Dziura ozonowa jest największa od 2015 roku
Dziura ozonowa nad Antarktydą ma aż 26,4 km2 powierzchni, a to naprawdę, naprawdę dużo – jest bowiem największa od 7 lat. Mimo tej wartości naukowcy twierdzą, że jej rozmiar wskazuje na tendencję spadkową, co oznacza, iż dziura maleje. To dobrze, bo jak podaje NASA, w 2006 roku dziura była największa w historii, co w głównej mierze było spowodowane działalnością człowieka.
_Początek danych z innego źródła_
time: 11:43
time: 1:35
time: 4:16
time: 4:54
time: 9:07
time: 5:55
„Dziura ozonowa” to stosunkowo nowe pojęcie, bo jego geneza sięga lat 80. ubiegłego wieku. Ozon (O3) jest niczym innym jak trójatomowymi cząsteczkami tlenu razem – gazu tego typu nie ma zbyt wiele w atmosferze, a pomimo tego ma ogromny wpływ na Ziemię.
Warstwa ozonu tworzy istny koc dla naszej planety, który pochłania najbardziej szkodliwe promieniowanie ultrafioletowe UV ze Słońca. Gaz rozciąga się w środkowej części stratosfery – w tzw. ozonosferze na wysokości 14,5 – 29 km nad powierzchnią. Warstwa powstaje, gdy promieniowanie UV „rozbija” tlen (O2) na pomniejsze dwa atomy, które łączą się z innymi cząsteczkami tlenu.
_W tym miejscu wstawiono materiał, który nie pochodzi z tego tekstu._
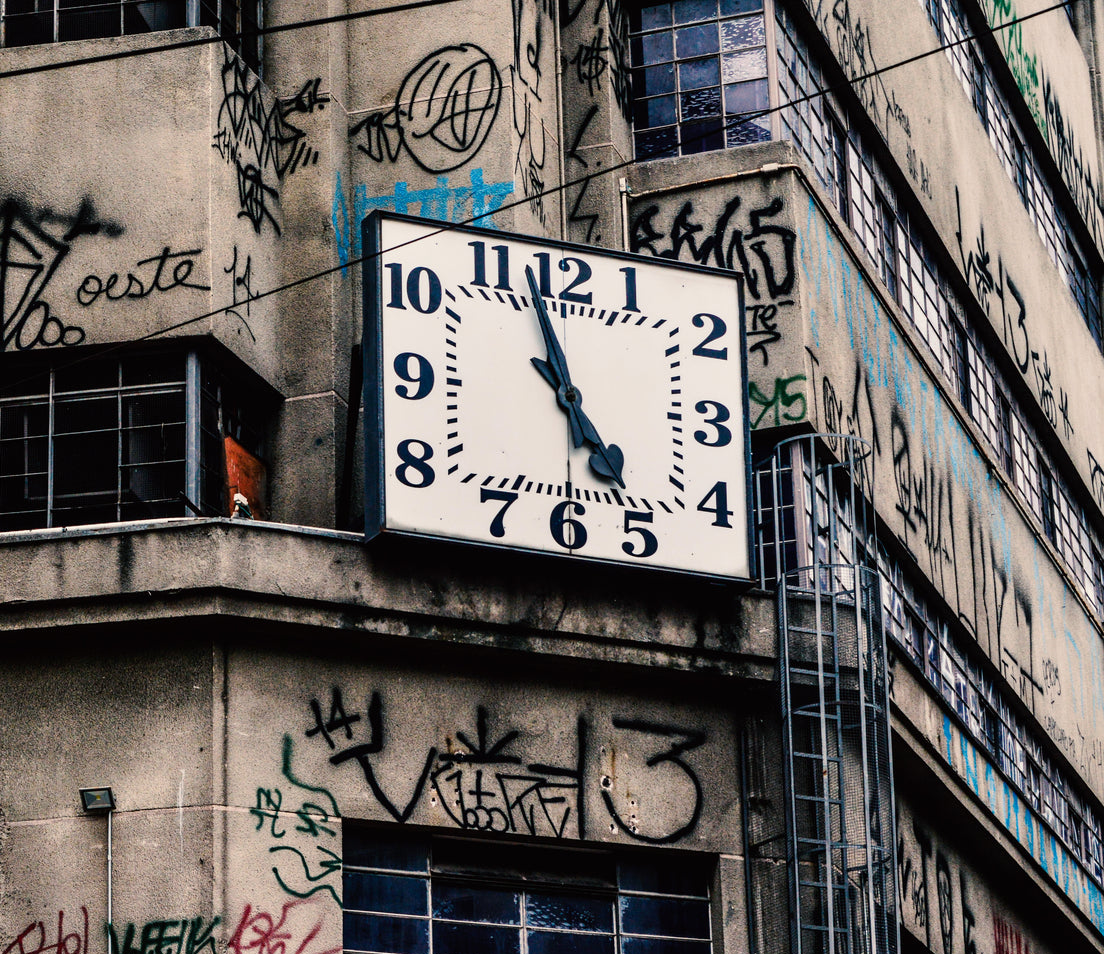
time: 4:57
Jest dobrze, a będzie lepiej
Powstawanie dziury ozonowej jest następstwem naturalnych procesów – ozon jest zarówno niszczony, jak i produkowany w stratosferze. Jednak to działalność człowieka spowodowała szybszą degradację warstwy ozonowej. Pierwiastki takie jak chlor i brom, wykorzystywane do technologii chłodzących, mają bezpośredni wpływ na to, że dziura ozonowa się powiększa. Jak podaje Agencja Ochrony Środowiska (EPA), jeden atom chloru jest w stanie zniszczyć 100000 cząsteczek ozonu.
Jednak odpowiednie działania człowieka sprawiły, że dziura ozonowa cały czas się zmniejsza – w porównaniu z rokiem 1980, w atmosferze jest obecnie 50% mniej substancji niszczących ozon. Jeśli tendencja się utrzyma, warstwa ozonowa zostanie „naprawiona” do 2070 roku.